On the facts, the court found that even if the SJH clinicians had been aware of the epidemiological association from the first day of the plaintiff’s admission, their working diagnosis was reasonable and remained tenable and credible up to the time that Prof B, a clinician with knowledge of VL, first became involved and also for some time after. 

However, Ms Justice Egan determined that by 14 March 2014, at the latest, a combination of factors ought to have suggested to the SJH clinicians that the diagnosis of HLH triggered by HHV-8 was less likely, where inter alia testing on that date showed that the plaintiff’s HHV-8 levels were negative, and where the plaintiff’s condition had not substantially or consistently improved coming into his third week of treatment under the HLH protocol.

Accordingly, the High Court found that in the period between 10 March 2014 to 14 March 2014, a considerable suspicion of VL ought to have arisen leading to the commencement of empirical AmBisome, which was not commenced until over three weeks later on 4 April 2014, and that negligence arose in this regard.

As to causation, the court found that if the plaintiff had been commenced on AmBisome during the week of 10 March 2014, his improvement within a week and substantial recovery within two weeks could reasonably have been anticipated, sparing him from three weeks of hospital admission with painful and debilitating symptoms and “anxiety, distress and worry as to his health”.

As to quantum, the court preferred the suggestion by SJH that it ought to have regard to the Book of Quantum category most closely capturing the plaintiff’s experience, being that for food poisoning requiring hospital admission.

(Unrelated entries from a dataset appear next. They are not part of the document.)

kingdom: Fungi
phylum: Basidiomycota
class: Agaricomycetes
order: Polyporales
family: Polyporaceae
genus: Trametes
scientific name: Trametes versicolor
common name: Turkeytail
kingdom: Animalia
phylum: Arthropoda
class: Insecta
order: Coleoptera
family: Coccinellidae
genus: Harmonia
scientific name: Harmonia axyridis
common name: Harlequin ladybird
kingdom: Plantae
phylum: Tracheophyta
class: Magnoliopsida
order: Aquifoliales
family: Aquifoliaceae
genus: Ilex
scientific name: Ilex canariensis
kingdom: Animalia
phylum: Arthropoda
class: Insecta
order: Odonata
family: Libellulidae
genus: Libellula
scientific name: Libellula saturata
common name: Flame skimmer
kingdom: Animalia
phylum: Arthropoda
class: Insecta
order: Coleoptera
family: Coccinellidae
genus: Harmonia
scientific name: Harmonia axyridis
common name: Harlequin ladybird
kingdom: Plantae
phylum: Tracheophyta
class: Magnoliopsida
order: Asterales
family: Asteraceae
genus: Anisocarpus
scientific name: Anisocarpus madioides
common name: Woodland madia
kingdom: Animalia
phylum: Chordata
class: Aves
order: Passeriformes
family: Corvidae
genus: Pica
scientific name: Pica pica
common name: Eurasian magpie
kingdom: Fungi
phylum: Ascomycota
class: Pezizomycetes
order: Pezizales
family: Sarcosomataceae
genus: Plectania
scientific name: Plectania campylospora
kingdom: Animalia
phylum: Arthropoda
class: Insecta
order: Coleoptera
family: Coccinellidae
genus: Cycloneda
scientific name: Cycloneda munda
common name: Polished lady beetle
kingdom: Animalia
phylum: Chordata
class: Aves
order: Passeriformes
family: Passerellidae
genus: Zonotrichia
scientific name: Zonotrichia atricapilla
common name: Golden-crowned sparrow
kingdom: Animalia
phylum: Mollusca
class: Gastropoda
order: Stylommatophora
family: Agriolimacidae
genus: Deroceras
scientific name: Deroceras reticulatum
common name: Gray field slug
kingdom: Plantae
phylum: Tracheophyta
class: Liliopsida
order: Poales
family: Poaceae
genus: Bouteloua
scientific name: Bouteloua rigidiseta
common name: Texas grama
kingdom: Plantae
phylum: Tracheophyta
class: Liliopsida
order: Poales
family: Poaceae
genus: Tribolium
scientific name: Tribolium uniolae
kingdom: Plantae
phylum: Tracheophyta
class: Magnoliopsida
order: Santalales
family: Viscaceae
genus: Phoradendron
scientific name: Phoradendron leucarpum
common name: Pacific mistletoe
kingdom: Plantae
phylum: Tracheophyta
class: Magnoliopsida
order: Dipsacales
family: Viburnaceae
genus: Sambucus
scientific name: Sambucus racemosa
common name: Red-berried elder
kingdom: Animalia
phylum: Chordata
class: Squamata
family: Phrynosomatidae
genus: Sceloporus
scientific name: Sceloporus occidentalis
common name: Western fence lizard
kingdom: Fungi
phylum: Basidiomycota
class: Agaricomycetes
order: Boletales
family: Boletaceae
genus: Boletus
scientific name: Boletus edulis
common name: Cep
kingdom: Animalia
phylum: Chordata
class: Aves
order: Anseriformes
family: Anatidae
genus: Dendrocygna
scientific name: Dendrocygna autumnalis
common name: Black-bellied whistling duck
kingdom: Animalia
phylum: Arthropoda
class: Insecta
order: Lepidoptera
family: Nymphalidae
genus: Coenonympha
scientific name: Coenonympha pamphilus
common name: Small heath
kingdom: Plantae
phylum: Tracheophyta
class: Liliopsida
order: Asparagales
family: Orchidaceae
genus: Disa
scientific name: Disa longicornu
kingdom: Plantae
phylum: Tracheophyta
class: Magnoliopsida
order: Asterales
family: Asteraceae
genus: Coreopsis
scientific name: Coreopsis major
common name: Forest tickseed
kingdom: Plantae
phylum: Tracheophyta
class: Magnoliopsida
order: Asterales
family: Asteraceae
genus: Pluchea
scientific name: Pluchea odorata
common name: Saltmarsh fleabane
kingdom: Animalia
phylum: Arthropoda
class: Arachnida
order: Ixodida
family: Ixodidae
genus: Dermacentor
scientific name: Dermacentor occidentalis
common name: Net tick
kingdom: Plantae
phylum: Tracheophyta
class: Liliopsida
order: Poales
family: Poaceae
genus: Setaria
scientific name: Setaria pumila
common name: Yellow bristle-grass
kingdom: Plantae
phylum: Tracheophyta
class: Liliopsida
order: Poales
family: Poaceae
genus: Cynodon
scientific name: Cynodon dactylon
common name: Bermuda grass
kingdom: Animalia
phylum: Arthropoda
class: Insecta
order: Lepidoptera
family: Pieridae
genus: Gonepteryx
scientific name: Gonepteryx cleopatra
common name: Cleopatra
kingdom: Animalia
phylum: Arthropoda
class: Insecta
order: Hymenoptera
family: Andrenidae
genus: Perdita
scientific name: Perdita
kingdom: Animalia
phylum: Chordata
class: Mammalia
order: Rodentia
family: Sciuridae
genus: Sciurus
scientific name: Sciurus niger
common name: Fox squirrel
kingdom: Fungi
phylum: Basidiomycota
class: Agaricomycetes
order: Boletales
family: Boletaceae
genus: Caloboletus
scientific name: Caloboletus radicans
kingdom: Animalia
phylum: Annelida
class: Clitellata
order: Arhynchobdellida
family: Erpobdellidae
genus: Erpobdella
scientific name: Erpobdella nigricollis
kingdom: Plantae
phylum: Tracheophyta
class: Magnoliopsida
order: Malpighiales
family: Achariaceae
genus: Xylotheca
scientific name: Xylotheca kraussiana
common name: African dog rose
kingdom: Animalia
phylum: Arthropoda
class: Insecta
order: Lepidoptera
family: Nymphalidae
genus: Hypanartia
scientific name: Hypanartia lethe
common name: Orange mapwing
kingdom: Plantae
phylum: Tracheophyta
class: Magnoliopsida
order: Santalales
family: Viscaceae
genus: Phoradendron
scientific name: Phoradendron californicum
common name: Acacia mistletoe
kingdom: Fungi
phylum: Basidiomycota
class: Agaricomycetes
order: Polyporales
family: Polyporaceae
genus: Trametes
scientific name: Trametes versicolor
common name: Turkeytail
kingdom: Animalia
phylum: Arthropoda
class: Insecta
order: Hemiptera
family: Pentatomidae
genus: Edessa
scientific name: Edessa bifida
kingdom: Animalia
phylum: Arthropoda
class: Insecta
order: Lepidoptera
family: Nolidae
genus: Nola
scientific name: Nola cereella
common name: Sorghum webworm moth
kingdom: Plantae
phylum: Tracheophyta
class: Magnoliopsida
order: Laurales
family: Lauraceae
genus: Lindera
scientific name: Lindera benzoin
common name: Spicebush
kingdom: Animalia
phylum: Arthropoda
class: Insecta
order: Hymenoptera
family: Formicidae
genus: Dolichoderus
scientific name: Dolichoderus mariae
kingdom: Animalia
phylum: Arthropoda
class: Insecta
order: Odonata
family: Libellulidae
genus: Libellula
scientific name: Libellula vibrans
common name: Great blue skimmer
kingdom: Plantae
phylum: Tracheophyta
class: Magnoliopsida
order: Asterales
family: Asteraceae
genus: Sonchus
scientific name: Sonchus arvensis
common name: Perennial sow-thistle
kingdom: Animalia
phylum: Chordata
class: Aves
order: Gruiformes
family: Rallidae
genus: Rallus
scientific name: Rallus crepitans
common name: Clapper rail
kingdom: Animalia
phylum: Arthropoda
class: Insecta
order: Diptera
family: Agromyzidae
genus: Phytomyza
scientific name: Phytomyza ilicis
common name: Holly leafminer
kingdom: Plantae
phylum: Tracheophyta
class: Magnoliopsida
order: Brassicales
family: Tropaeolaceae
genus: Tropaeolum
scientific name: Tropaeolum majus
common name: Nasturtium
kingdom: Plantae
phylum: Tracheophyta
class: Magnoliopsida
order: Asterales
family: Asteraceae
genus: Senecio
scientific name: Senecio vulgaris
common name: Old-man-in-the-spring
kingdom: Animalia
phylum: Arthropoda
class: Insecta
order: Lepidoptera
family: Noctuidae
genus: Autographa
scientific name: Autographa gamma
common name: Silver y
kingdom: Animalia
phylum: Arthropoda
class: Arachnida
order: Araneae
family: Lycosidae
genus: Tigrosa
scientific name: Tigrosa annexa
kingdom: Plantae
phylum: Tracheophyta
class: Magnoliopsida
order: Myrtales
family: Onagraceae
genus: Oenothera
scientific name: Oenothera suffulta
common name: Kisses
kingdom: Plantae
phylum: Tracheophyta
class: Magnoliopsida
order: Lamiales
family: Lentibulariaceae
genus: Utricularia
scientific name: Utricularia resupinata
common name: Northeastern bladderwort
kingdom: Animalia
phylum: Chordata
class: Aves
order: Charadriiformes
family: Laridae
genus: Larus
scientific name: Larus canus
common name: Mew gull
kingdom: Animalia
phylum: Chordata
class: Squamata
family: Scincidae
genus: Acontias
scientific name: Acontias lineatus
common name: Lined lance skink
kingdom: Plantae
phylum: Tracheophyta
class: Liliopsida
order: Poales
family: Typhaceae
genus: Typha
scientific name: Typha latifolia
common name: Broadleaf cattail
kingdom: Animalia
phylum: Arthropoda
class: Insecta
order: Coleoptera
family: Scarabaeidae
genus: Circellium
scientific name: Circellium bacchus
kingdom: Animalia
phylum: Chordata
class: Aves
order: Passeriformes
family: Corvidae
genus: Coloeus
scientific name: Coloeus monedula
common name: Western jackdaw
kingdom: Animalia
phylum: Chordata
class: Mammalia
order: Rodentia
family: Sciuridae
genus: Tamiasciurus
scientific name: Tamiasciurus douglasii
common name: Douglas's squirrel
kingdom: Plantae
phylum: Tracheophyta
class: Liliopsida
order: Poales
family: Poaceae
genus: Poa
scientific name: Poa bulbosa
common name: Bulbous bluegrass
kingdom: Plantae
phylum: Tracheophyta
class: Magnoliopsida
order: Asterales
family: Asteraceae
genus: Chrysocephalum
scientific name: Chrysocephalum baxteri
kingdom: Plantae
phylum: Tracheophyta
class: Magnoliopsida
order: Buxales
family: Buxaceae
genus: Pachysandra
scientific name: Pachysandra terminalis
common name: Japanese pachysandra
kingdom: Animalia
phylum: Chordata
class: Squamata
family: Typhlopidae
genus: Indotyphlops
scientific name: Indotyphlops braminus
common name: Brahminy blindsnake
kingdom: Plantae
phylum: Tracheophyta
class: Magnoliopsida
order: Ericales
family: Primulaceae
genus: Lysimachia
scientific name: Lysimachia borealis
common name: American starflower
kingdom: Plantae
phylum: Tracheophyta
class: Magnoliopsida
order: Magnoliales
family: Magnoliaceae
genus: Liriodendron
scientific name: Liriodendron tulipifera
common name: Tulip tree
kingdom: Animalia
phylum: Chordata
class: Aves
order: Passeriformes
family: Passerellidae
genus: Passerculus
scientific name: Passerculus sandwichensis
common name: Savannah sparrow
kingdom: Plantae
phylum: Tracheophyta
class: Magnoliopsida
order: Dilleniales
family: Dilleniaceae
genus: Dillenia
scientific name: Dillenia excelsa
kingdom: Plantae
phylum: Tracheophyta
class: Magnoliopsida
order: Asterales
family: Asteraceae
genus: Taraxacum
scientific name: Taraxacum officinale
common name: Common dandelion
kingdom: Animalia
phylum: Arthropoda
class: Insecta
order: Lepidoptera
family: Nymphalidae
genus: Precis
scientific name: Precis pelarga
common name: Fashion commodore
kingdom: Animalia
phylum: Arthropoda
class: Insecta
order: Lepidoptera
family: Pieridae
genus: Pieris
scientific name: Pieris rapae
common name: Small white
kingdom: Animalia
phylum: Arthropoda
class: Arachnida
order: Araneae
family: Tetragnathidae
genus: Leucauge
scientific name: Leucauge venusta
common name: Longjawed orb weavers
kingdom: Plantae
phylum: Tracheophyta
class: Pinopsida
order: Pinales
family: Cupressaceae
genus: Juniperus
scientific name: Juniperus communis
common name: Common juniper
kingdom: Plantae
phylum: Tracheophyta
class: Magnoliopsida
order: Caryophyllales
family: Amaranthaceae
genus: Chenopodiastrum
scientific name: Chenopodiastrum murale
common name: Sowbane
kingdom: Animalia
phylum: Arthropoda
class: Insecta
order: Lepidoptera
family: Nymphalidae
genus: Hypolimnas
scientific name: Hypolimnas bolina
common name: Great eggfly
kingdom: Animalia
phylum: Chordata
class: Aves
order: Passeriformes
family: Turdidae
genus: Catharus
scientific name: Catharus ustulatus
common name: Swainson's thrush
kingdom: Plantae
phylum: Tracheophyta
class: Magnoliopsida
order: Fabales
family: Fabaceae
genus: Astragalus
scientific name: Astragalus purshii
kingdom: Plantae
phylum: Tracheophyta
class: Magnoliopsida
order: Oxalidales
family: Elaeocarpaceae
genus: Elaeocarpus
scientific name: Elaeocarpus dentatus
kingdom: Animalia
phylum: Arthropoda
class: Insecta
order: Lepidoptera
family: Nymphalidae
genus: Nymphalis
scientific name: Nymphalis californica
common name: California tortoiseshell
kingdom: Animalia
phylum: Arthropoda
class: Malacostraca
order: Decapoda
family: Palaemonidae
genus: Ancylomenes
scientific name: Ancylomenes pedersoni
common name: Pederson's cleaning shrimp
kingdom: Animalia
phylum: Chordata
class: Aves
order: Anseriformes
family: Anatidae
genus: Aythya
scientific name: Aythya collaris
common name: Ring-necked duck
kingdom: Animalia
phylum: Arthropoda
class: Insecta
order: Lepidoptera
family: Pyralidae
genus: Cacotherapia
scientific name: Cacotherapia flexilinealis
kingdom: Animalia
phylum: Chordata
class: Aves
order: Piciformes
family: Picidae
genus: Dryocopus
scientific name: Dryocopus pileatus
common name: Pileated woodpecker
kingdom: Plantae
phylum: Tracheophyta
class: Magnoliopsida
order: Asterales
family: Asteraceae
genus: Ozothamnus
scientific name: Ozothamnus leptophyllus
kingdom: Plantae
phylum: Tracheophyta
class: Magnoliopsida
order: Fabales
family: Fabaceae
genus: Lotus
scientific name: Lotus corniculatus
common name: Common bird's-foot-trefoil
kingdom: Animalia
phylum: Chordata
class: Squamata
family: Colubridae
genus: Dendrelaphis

Agreeing that the plaintiff experienced the symptoms in the “moderate” category but highlighting that the plaintiff had been in ICU and was clearly “in extremis”, Ms Justice Egan found that general damages for past pain and suffering were to be assessed at €26,000, with no claim having been made for future pain and suffering.

Conclusion

Accordingly, the High Court granted an award of €26,000 in general damages to the plaintiff and made an order applying reporting restrictions to ensure the plaintiff’s anonymity pursuant to s.27 of the Civil Law (Miscellaneous Provisions) Act 2008 in light of the plaintiff’s condition.